A man charged with choking his housemate until she passed out has been refused bail.

Richard John Stevens fronted the ACT Magistrates Court on Tuesday on charges of assault and choking a person into unconsciousness.

The defence initially sought a mental health assessment, arguing Stevens had been on medication for anxiety and depression since acquiring a brain injury in a car accident a decade ago.

But when Magistrate David Mossop refused the order, the defence instead applied for bail.

The prosecution opposed the application.

A police informant told the court that Stevens had threatened to burn down his Red Hill home and kill himself.

The officer said police had concerns that Stevens could interfere or harm the witness or himself if given bail.

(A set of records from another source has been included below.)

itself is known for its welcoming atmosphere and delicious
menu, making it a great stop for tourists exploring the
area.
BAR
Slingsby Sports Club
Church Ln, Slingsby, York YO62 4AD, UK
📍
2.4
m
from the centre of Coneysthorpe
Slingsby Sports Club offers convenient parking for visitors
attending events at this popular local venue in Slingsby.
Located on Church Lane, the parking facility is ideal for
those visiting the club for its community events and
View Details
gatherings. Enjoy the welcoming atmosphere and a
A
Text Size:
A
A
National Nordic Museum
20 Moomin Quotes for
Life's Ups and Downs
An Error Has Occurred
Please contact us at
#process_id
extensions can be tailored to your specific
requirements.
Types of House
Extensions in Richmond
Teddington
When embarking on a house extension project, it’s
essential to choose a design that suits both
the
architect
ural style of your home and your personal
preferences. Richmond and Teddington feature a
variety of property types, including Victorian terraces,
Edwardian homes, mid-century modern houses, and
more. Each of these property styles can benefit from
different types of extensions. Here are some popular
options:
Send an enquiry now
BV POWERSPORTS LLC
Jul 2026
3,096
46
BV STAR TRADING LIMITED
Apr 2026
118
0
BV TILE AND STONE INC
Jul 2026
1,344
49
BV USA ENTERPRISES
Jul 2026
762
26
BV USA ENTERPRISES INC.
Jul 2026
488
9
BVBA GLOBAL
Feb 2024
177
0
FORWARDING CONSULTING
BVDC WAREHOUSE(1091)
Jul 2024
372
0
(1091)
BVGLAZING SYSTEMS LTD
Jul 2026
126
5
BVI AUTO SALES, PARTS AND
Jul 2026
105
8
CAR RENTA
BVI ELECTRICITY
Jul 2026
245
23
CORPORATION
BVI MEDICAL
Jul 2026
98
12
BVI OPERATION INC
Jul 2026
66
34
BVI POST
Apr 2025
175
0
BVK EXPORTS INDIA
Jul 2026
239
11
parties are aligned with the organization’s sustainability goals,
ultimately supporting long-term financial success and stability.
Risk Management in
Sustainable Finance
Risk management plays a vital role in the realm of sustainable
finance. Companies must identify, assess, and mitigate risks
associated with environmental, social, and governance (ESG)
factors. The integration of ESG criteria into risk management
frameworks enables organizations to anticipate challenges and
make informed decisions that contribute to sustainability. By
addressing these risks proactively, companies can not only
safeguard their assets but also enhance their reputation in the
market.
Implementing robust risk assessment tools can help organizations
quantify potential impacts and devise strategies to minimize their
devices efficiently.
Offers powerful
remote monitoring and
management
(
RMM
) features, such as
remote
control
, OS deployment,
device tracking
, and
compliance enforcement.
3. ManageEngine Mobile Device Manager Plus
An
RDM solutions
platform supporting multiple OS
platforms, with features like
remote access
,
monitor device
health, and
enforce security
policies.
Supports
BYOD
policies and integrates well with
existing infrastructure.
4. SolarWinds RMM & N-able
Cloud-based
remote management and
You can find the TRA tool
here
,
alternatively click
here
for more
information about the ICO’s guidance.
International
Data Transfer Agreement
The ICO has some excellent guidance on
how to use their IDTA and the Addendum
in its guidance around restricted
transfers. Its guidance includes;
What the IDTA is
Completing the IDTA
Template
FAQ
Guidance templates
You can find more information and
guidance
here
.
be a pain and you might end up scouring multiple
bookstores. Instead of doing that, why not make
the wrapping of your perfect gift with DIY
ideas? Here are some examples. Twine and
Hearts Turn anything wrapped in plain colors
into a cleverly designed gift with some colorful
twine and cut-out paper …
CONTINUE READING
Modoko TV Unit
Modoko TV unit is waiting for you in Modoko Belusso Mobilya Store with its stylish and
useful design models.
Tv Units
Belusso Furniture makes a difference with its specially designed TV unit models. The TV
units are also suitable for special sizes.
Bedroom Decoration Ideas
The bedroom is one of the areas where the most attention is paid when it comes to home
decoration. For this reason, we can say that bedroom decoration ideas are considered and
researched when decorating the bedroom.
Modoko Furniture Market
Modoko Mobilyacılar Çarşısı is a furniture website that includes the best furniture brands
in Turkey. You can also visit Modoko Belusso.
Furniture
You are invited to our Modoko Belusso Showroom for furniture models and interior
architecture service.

The defendant told the court he had done the wrong thing by allegedly attacking the woman but was having impulse control issues as a result of coming off methadone.

Magistrate Mossop adjourned the hearing when the victim entered the court and attempted to speak with defence and prosecution lawyers.

The complainant told the prosecution she was willing for Stevens to be granted bail to return as her housemate.

But the prosecution continued to oppose bail.

Magistrate Mossop remanded Stevens in custody, saying there was a risk the defendant would endanger himself or the victim.

“It's clear he has the potential to … flip,” Magistrate Mossop said.

Stevens was marked as a prisoner at risk.